:: MATERIAL TO PROCESS ::
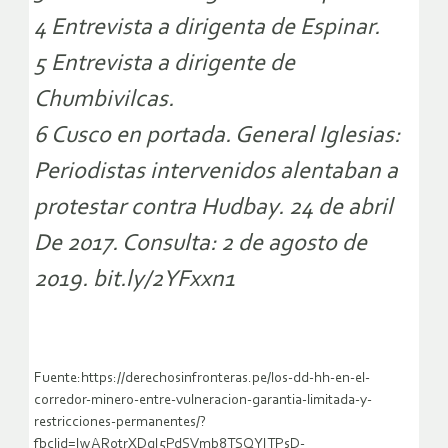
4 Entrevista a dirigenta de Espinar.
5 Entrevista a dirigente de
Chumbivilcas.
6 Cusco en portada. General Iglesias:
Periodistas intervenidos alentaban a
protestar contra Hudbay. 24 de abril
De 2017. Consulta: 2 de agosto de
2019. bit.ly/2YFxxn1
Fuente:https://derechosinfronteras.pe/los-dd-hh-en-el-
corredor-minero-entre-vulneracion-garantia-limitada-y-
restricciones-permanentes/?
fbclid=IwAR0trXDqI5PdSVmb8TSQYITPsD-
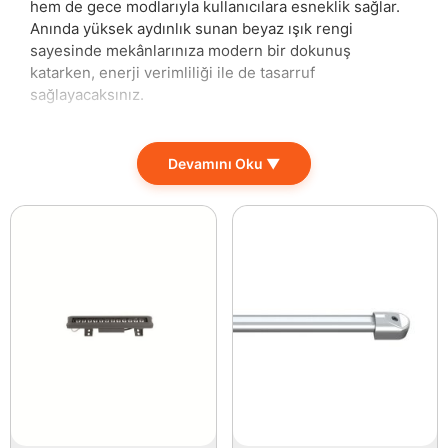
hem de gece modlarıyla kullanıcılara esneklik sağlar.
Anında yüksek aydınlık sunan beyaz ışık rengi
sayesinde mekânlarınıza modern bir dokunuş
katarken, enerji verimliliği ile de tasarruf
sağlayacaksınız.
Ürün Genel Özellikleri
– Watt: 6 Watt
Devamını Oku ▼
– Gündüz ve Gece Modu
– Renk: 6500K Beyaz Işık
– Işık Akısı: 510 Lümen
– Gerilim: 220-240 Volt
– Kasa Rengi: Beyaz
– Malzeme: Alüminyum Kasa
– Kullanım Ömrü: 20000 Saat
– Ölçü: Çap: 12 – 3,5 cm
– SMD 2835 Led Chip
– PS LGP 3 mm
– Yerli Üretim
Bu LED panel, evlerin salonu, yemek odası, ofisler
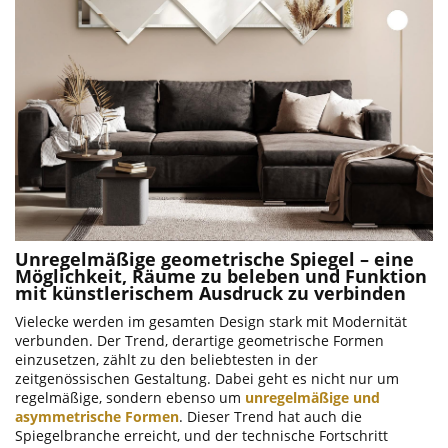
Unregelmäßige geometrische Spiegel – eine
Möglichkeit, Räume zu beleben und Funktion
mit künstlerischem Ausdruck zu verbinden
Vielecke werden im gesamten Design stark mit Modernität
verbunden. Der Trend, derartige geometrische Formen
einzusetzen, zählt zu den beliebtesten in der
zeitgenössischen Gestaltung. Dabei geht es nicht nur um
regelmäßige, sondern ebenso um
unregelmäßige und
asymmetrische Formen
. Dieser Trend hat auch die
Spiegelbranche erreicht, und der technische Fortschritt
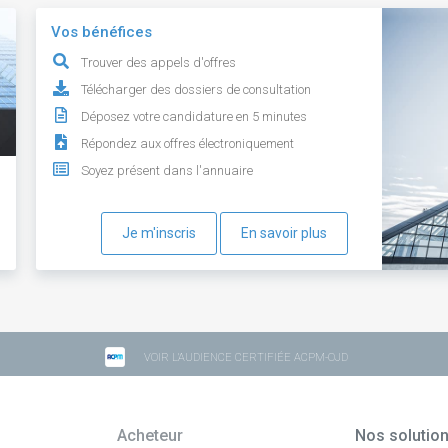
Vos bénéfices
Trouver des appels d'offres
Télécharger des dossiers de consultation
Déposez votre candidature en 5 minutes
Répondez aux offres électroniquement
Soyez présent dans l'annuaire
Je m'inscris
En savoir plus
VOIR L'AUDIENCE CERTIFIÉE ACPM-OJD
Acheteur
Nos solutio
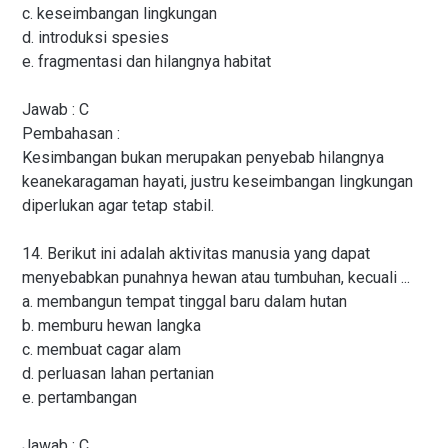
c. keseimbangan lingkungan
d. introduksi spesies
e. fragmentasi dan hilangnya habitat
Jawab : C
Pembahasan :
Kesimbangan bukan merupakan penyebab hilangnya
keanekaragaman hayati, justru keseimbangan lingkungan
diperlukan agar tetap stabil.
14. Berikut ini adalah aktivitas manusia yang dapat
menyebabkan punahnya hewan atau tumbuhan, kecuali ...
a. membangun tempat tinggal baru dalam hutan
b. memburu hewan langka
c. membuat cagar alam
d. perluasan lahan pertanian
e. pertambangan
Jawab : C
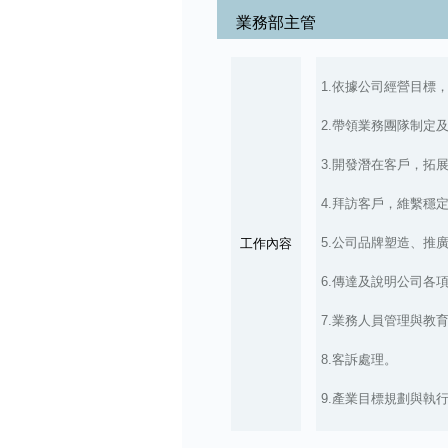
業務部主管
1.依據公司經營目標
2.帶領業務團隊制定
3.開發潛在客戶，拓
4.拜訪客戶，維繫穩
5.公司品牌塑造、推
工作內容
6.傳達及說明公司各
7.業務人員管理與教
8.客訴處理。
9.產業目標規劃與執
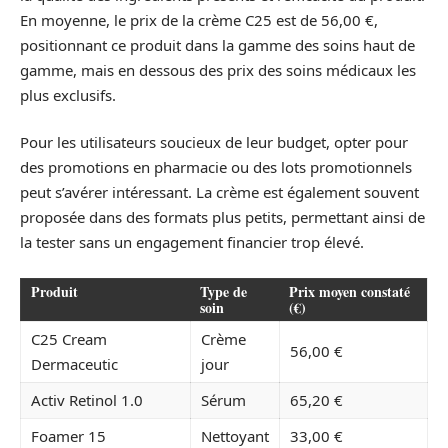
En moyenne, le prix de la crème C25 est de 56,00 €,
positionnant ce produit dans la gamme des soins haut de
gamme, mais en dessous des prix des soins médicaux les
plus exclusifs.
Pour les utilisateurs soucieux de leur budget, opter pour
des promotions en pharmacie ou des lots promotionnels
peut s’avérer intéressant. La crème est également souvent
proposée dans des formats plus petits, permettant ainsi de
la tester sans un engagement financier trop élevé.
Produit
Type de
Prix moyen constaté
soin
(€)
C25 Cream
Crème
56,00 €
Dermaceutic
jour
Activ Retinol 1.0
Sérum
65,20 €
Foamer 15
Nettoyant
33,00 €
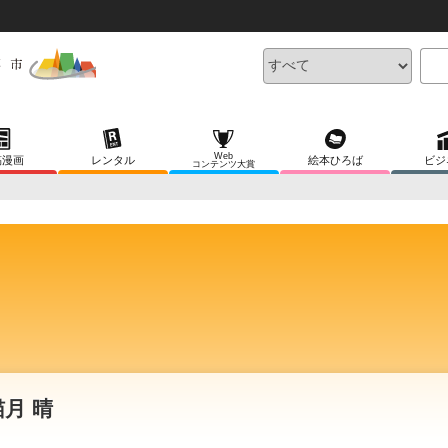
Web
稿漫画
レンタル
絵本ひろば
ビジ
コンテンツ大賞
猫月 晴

:: WHAT YOU SHOULD DO ::
Look above for the line containing "Devamını Oku ▼", then copy exactly from it through the line containing "Trouver des appels d'offres", keeping both and leaving out pictures. Add nothing else.

:: EXERCISE RESPONSE ::
Devamını Oku ▼
– Gündüz ve Gece Modu
– Renk: 6500K Beyaz Işık
– Işık Akısı: 510 Lümen
– Gerilim: 220-240 Volt
– Kasa Rengi: Beyaz
– Malzeme: Alüminyum Kasa
– Kullanım Ömrü: 20000 Saat
– Ölçü: Çap: 12 – 3,5 cm
– SMD 2835 Led Chip
– PS LGP 3 mm
– Yerli Üretim
Bu LED panel, evlerin salonu, yemek odası, ofisler
Unregelmäßige geometrische Spiegel – eine
Möglichkeit, Räume zu beleben und Funktion
mit künstlerischem Ausdruck zu verbinden
Vielecke werden im gesamten Design stark mit Modernität
verbunden. Der Trend, derartige geometrische Formen
einzusetzen, zählt zu den beliebtesten in der
zeitgenössischen Gestaltung. Dabei geht es nicht nur um
regelmäßige, sondern ebenso um
unregelmäßige und
asymmetrische Formen
. Dieser Trend hat auch die
Spiegelbranche erreicht, und der technische Fortschritt
Vos bénéfices
Trouver des appels d'offres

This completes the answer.